/furry-image-model

A model for tagging furry artwork

Primary LanguageJupyter NotebookMIT LicenseMIT

Furry Image Model

Hey there! This is my project on labeling furry artwork!

Example of output

How To Use

  1. Create a python enviornment using your favorite flavor of enviornment creation (venv, conda, etc).
  2. Use pip install -r requirements.txt in the root directory of this project to install all dependencies required for this project.
  3. Follow the appropriate steps for installing GPU accelerated TensorFlow (if necessary).
  4. Download a model from the Model List (below).
  5. Try out the Jupyter Notebook to see how to use this project!

Model List

Since models are very large, you need to download them separately. Here are some links for you to do this.

WARNING: Accuracy for tags is misleading in this context. Recall is a better measure of performance in this context.

Model Name F1-Score Recall Precision Accuracy (Tags) Accuracy (Rating) Size Normalized Requires GPU Zip File
efficientnet_v2_m_384_3 0.58 0.48 0.74 0.95 0.777 22.3M params True link
convnext_tiny_224_5 0.58 0.46 0.78 0.95 0.779 29.1M params True link
efficientnet_v2_b3_300_2c 0.50 0.37 0.74 0.94 0.728 14.1M params True link
mobilenet_v3_224_2c 0.29 0.18 0.71 0.94 0.680 3.1M params False link

What do the Names mean?

The format of the name is <base_feature_model>_<img_size>_<num_epochs>.

  • base_feature_model - just explains the model used as the backbone. Ex: "efficientnet_v2_b3"
  • img_size - size of the input. Ex: "300"
  • num_epochs - number of iterations a model has gone through during training.

What do the metrics mean?

F1-Score - This is a general metric of how well the model is performing in terms of recall and precision. You can equate this score to how well the model balances recall and precision.

Recall - This metric is telling you that given the tag actually exists in the image, will the model predict that tag is in the image.

Precision - This metric is telling you how often a predicted tag is a false positive. A high precision means that the model will not always just say a tag exists in images.

Accuracy (Tags) - This metric is telling you the number of correct true tags AND false tags in an image. You may notice that it's insanely high! That's because tagging images, by nature, is an incredibly sparse answer. Rarely does an image have EVERY possible tag. This means that you can often guess that a tag doesn't exist and have a high accuracy (think fraud detection).

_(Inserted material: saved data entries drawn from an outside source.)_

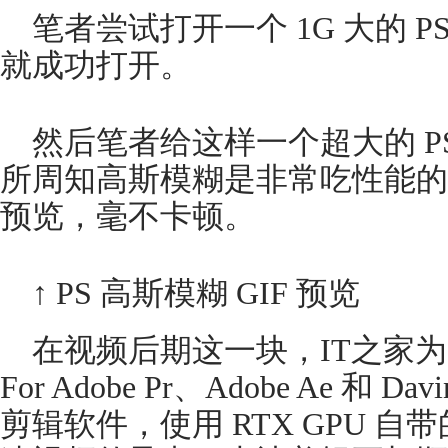
笔者尝试打开一个 1G 大的 PSD
就成功打开。
然后笔者给这样一个超大的 P
所周知高斯模糊是非常吃性能的，但 P
预览，毫不卡顿。
↑ PS 高斯模糊 GIF 预览
在视频后期这一块，IT之家为大家
For Adobe Pr、Adobe Ae 和 
剪辑软件，使用 RTX GPU 自带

Accuracy (Rating) - This metric is much more trustworthy compared to the previous accuracy metric. This is because the rating values are mutually exclusive from each other, unlike the multi-output tag prediction heads. You may notice that compared to my rating only classifier, this model's score is down 10%! Well, not quite. While it is true that the raw number is lower, this model takes into account all of my concerns in the previous project, where this model now is able to detect questionable material, and it also gives a single scalar value for it as well (for you to make your own distinctions).

Model Architecture

This model uses multiple prediction heads in order to predict for the 6 different categories. These categories are action, body, clothing identity, rating, and species. In the ./categories/ folder, you can see a detailed description of all the tags for each category.

Here is an image showcasing the model effnet_b3_300_2c:

Image of model's architecture. Starts with an Input layer

(write more here)

Datasets

Performance

Other

A couple of Q&A for problems:

  • Why am I getting the error Graph execution error: Fused conv implementation does not support grouped convolutions for now.?
    • This is because you are probably using CPU instead of GPU for executing a ConvNext model.

Todo

  • Finish README
  • Add more usable models
  • Develop a testing procedure to evaluate how a model performs on furry artwork.